▸ **Records for this task**
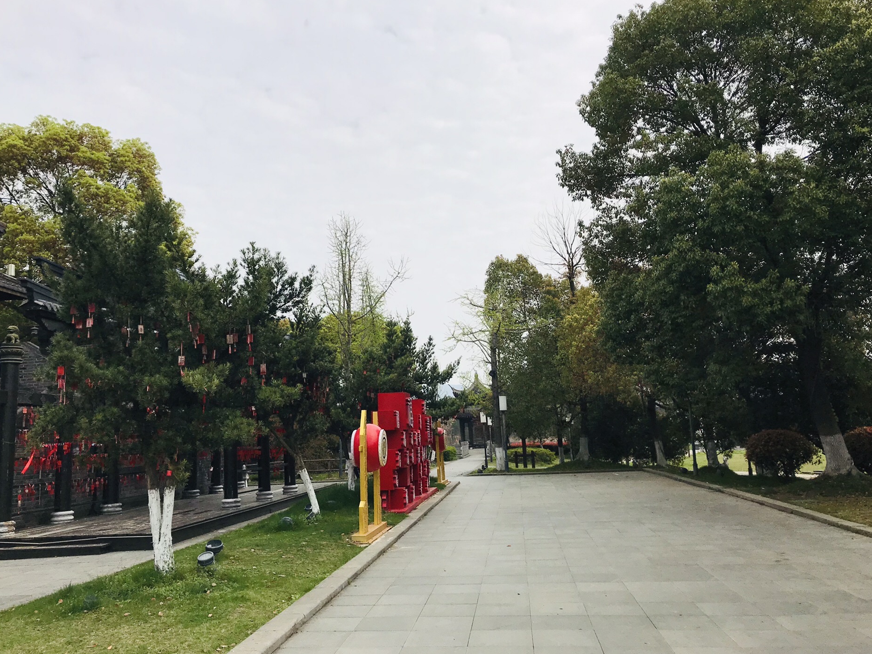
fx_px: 756
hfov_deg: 59.9
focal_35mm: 30
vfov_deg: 46.8
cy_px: 318
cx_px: 410
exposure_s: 1/4000
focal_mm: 3.99
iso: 20
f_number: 1.8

▸ **Activity**
A verbatim copy of all the records, minus the pictures, is the expected answer.

▸ **Result of this task**
fx_px: 756
hfov_deg: 59.9
focal_35mm: 30
vfov_deg: 46.8
cy_px: 318
cx_px: 410
exposure_s: 1/4000
focal_mm: 3.99
iso: 20
f_number: 1.8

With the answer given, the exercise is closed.